## [WHAT THE TASK ASKS]
In the news article about William C. Moyers, what is the name of the family production company that his mother presides over?

## [DOCUMENT SEGMENT]
Pubdate: Fri, 20 Mar 1998
Source: The New York Times 
Author: Christopher S. Wren
Contact:  
Website: http://www.nytimes.com/ 

BILL MOYERS' SON: FALL AND RECOVERY LIE BEHIND NEW DOCUMENTARY TELEVISION
SERIES 

NEW YORK -- William C. Moyers was graced by fortune, with good looks, wit
and social privilege inherited from celebrity parents. His father, Bill
Moyers, is one of television's most trusted journalists and a former press
secretary to President Lyndon B. Johnson. His mother, Judith Davidson
Moyers, presides over the family production company, Public Affairs
Television, and juggles an array of corporate boards and trusteeships. But
when their oldest child identifies himself, he says, "I'm a recovering
alcoholic and a drug addict."

## [EXTRACTED DATA]

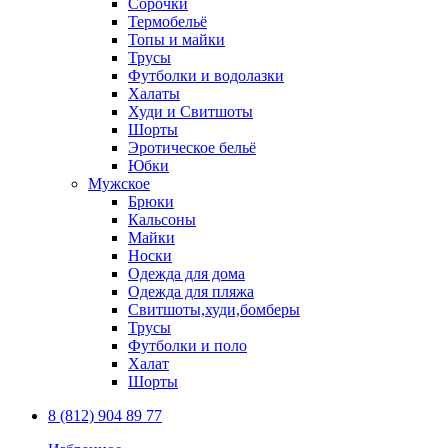
Сорочки
Термобельё
Топы и майки
Трусы
Футболки и водолазки
Халаты
Худи и Свитшоты
Шорты
Эротическое бельё
Юбки
Мужское
Брюки
Кальсоны
Майки
Носки
Одежда для дома
Одежда для пляжа
Свитшоты,худи,бомберы
Трусы
Футболки и поло
Халат
Шорты
8 (812) 904 89 77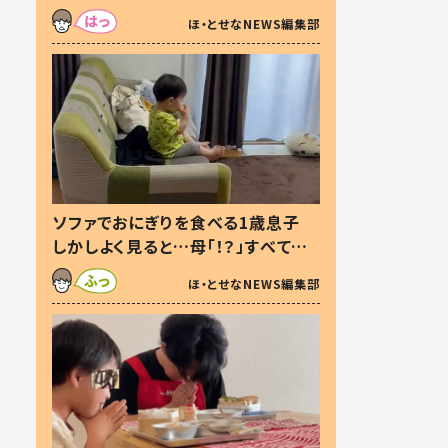
た本音とは
ほ・とせなNEWS編集部
ソファでおにぎりを食べる1歳息子
しかしよく見ると…母「！？」すべてを
察した母の投稿に「可愛いから許
ほ・とせなNEWS編集部
す！」「現行犯〜」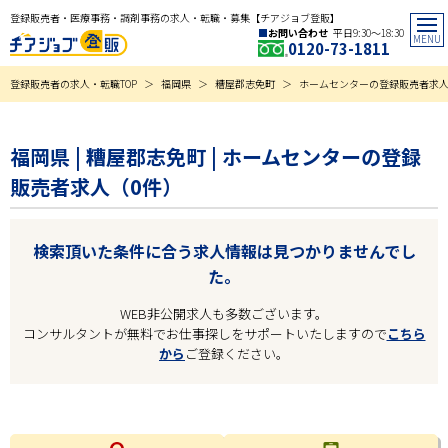
登録販売者・医療事務・調剤事務の求人・転職・募集【チアジョブ登販】
お問い合わせ
平日9:30〜18:30
0120-73-1811
登録販売者の求人・転職TOP
福岡県
糟屋郡志免町
ホームセンターの登録販売者求
福岡県 | 糟屋郡志免町 | ホームセンターの登録
販売者求人（0件）
検索頂いた条件に合う求人情報は見つかりませんでし
た。
WEB非公開求人も多数ございます。
コンサルタントが無料でお仕事探しをサポートいたしますので
こちら
から
ご登録ください。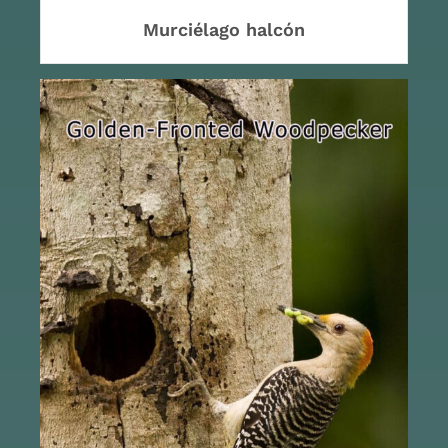
Murciélago halcón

## [ANSWER BOX]
Public Affairs Television